Supplied text:

Increase Your Website Speed
As technology improves, people have become less patient. They want their experience unhindered so they can effortlessly receive the information they were searching for. A one-second delay leads to 11% fewer page viewers, a 16% decrease in customer satisfaction and a 7% loss in conversions. Moreover, Google takes speed into consideration when ranking sites meaning that your load time will influence how fast users will be able to find your site in the first place.
One of the most common projects we get at Sharp Tack Media is wordpress speed optimization as the platform by default can be slightly bulky. We have found that by optimizing the speed we can usually help our clients dramatically increase their conversions with nothing else done.
With the impact of a slow website out of the way, let us take a look at how you can improve your website’s speed.

Saved data entries:
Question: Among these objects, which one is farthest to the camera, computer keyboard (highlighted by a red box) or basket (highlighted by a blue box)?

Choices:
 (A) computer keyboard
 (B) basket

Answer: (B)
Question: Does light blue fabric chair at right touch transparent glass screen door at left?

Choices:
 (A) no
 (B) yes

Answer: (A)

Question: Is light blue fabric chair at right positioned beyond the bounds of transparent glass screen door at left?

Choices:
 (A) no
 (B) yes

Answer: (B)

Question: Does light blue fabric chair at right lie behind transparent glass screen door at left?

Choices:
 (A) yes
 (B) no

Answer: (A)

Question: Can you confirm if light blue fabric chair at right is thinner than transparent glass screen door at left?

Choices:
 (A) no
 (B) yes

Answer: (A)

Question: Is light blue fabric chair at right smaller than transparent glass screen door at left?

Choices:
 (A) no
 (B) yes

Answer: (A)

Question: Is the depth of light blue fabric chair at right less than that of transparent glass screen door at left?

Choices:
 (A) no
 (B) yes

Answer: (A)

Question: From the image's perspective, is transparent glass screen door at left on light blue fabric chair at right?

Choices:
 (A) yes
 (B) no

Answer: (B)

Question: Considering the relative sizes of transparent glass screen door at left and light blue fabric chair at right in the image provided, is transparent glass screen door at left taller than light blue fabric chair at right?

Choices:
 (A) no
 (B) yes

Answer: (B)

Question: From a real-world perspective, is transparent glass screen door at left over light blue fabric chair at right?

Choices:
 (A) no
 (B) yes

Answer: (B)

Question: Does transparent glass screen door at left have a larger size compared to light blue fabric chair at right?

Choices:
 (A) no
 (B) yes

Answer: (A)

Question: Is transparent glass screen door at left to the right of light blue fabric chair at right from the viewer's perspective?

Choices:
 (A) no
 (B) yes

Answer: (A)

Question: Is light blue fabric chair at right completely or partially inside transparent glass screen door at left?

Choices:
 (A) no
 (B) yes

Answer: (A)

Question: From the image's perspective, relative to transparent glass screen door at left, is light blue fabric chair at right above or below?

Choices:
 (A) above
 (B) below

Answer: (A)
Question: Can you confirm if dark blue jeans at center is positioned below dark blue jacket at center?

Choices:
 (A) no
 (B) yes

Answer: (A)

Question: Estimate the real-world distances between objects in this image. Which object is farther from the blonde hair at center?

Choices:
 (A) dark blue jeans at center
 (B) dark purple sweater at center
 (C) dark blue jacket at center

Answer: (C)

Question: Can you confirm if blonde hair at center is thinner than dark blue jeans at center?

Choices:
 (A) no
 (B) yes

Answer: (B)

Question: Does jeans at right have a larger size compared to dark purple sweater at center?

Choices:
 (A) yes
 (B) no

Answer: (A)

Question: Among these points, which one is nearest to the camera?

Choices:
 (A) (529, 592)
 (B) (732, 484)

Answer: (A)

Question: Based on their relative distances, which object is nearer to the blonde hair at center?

What this task involves: Retype the stretch of the website speed text from "Increase Your Website" through "your website’s speed.", keeping every word and mark unchanged. The entries have no connection to the website speed text.

Response to this exercise:
Increase Your Website Speed
As technology improves, people have become less patient. They want their experience unhindered so they can effortlessly receive the information they were searching for. A one-second delay leads to 11% fewer page viewers, a 16% decrease in customer satisfaction and a 7% loss in conversions. Moreover, Google takes speed into consideration when ranking sites meaning that your load time will influence how fast users will be able to find your site in the first place.
One of the most common projects we get at Sharp Tack Media is wordpress speed optimization as the platform by default can be slightly bulky. We have found that by optimizing the speed we can usually help our clients dramatically increase their conversions with nothing else done.
With the impact of a slow website out of the way, let us take a look at how you can improve your website’s speed.